July 14, 2011 • 4:41 pm

Following the publication of the Electricity Market Reform White Paper on 12 July, the issue of subsidies to nuclear power resurfaced in the House of Commons as Chris Huhne addressed the Commons.

Labour MP Paul Flynn asked, “Can the Minister really say that he is going ahead without subsidy? He seemed to be saying today, “We’re going to have subsidies for all nuclear and new nuclear, but call them something else.”

Mr Huhne responded by saying “No, the hon. Gentleman is wrong on that. We are setting out a framework to discourage high-carbon activities and encourage low-carbon activities.”

The proposed floor on the price of carbon is what has led to charges that the Government are breaking the coalition agreement pledge prohibiting public subsidies of nuclear energy.

The carbon price floor will essentially make carbon-intensive energy more expensive for consumers, thus making low carbon energy – including nuclear energy – more competitive.

Mr Huhne has said he does not consider the price floor a subsidy.
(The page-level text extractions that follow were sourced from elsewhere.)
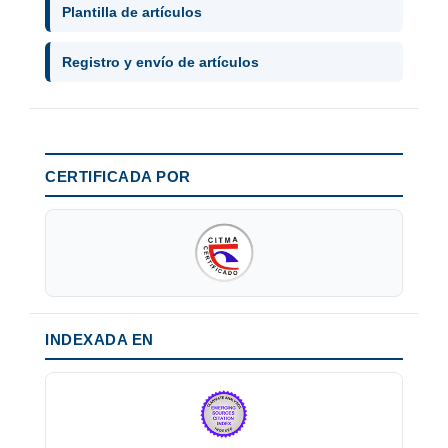
Plantilla de artículos
Registro y envío de artículos
CERTIFICADA POR
INDEXADA EN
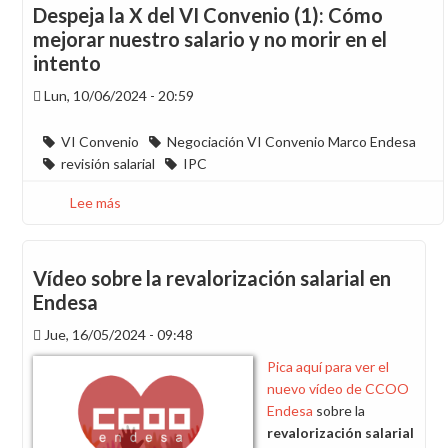
X
Despeja la X del VI Convenio (1): Cómo
del
mejorar nuestro salario y no morir en el
VI
intento
Convenio
(2):
Lun, 10/06/2024 - 20:59
Merecemos
más
VI Convenio
Negociación VI Convenio Marco Endesa
calidad
revisión salarial
IPC
de
Lee más
sobre
vida
Despeja
la
X
Vídeo sobre la revalorización salarial en
del
Endesa
VI
Jue, 16/05/2024 - 09:48
Convenio
(1):
Pica aquí para ver el
Cómo
nuevo vídeo de CCOO
mejorar
Endesa
sobre la
nuestro
revalorización salarial
salario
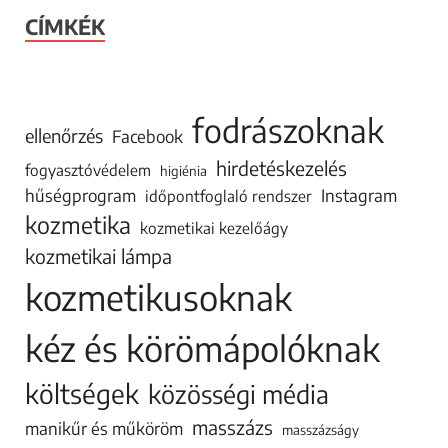
CÍMKÉK
fodrászoknak
ellenőrzés
Facebook
hirdetéskezelés
fogyasztóvédelem
higiénia
hűségprogram
Instagram
időpontfoglaló rendszer
kozmetika
kozmetikai kezelőágy
kozmetikai lámpa
kozmetikusoknak
kéz és körömápolóknak
költségek
közösségi média
masszázs
manikűr és műköröm
masszázságy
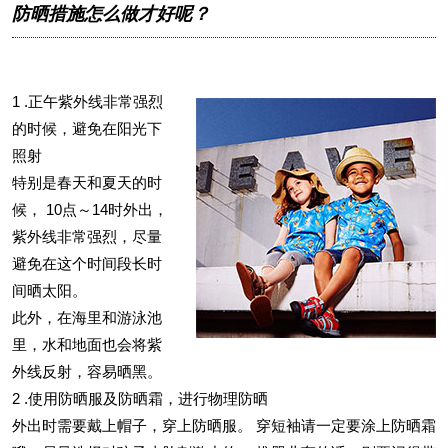
防晒措施怎么做才好呢？
1 .正午紫外线非常强烈
的时候，避免在阳光下
照射
特别是春天和夏天的时
候， 10点～14时外出，
紫外线非常强烈，尽量
避免在这个时间段长时
间晒太阳。
此外，在海里和游泳池
里，水和地面也会将紫
外线反射，容易晒黑。
2 .使用防晒服及防晒霜，进行物理防晒
外出时需要戴上帽子，穿上防晒服。 穿短袖请一定要涂上防晒霜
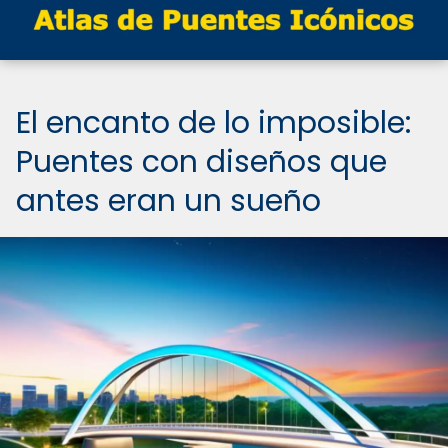
El encanto de lo imposible:
Puentes con diseños que
antes eran un sueño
This is an issue of semantics – what is, and what isn’t a subsidy?

The Oxford Dictionaries Online definition of a subsidy is “a sum of money granted by the state or a public body to help an industry or business keep the price of a commodity or service low.” Since it is not a direct payment to low-carbon energy providers but rather a penalty imposed on carbon-intensive energy providers, it does not fit that definition.

But, according to Encyclopædia Britannica, price floors are considered “indirect” subsidies, which arise when governments, among other actions, “maintain higher prices through manipulation of markets”. Other forms of indirect subsidy include price ceilings, tariffs, and tax concessions.  

It is important to reiterate that the price floor doesn’t only benefit nuclear energy, but all low-carbon energy providers. Nuclear energy will benefit more than other low-carbon sources, though, because it produces more electricity.